Published by Lee Boudreaux Books
Publication date: March 15th 2016
Sisters Ada, Vivie, and Bec inherited their family’s cabin on the Connecticut shore and now they convene every summer, staying with their children during the week while their husbands drive up on Friday in time for Shabbos. In As Close to Us as Breathing author Elizabeth Poliner freezes, with the clarity of amber, a very specific time and place and within that the lives of a family. That she opens the novel with the sentence “The summer of 1948 my brother Davy was killed in an accident…” might make everything that follows seem anti-climactic but this is not the case. Instead, we join Molly, her older brother Howard, her cousin Nina and the rest of their family in their last summer together. As Close to Us as Breathing moves back and forward from there, reconnecting with Molly in 1998 when most of the rest of the family is gone. Using Molly’s memories and the voices of other family members Poliner brings insight to that terrible summer and its aftermath.

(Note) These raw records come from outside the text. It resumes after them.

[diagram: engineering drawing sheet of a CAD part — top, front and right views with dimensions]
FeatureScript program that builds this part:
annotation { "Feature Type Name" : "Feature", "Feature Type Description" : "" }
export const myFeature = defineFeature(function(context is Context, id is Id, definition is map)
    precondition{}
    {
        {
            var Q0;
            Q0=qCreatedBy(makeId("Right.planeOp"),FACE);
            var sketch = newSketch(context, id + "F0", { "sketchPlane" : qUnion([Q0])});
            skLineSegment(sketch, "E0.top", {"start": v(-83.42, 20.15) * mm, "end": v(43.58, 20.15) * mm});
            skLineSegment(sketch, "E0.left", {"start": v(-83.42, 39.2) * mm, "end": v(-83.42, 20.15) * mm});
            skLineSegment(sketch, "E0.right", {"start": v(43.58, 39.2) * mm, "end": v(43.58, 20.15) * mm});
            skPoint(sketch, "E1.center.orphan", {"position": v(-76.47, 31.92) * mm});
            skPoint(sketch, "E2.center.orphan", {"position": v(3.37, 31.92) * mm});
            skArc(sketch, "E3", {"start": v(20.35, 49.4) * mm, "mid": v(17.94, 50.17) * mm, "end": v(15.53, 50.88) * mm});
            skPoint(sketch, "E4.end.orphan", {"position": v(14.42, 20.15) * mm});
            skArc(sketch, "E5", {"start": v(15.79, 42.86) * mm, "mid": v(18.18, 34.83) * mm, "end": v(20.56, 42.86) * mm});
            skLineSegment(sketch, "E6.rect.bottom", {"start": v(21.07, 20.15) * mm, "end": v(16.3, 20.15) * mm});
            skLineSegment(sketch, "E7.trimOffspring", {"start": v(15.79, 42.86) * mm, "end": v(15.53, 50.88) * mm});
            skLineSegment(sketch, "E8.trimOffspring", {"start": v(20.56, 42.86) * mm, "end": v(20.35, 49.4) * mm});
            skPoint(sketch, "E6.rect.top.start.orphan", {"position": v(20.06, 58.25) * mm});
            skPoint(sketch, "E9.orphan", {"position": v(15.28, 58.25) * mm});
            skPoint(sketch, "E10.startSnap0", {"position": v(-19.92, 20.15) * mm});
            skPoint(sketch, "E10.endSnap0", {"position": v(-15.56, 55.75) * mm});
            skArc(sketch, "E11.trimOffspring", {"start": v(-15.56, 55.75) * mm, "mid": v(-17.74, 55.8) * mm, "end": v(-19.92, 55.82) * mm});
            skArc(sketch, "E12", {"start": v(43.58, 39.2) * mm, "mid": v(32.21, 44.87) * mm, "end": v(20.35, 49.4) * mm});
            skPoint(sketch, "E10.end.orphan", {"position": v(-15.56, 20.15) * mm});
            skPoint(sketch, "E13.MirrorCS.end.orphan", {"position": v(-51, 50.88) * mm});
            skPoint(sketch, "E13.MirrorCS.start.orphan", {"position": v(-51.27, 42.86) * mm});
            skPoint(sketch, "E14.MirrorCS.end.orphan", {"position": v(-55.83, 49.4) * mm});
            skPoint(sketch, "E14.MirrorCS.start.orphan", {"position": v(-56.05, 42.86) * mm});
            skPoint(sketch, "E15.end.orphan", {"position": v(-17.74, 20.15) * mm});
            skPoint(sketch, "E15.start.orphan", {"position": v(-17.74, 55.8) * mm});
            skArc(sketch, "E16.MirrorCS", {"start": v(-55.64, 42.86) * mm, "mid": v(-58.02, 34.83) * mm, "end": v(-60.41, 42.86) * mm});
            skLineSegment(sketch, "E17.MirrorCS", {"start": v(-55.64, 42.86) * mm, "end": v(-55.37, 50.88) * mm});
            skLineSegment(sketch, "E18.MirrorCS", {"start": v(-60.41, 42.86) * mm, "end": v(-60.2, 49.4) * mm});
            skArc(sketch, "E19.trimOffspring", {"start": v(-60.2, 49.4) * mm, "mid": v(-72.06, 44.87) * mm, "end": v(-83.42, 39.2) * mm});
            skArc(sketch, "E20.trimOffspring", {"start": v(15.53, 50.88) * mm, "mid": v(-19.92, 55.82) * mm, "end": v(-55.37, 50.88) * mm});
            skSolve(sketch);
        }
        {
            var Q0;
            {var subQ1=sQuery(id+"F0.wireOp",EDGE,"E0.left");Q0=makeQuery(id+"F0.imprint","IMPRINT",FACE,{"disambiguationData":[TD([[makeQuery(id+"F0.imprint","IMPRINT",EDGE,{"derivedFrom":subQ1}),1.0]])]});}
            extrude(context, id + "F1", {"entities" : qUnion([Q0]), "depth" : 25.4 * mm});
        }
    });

The Leibritskys are a traditional Jewish family, close-knit and devout, with the summers seen as a break from routine and with small freedoms not found in their everyday life. It is the details of each of the characters, from Mort’s stopping for a hot dog every Friday on his way to the cabin to Howard’s secret Irish girlfriend, Ada’s temper, Bec’s affair, and Nina’s frustration at her cousin’s incessant teasing, that crystalizes into an accident for which they all feel responsible. It is no secret that the death of Davy irrevocably changes everyone forever, but it is what comes before that makes As Close to Us as Breathing such a poignant slice-of-life. This is not a novel packed with action despite the death of a little boy. Rather it is a gently paced character study about the bonds of family and religion and how, when tested, those bonds may not be enough.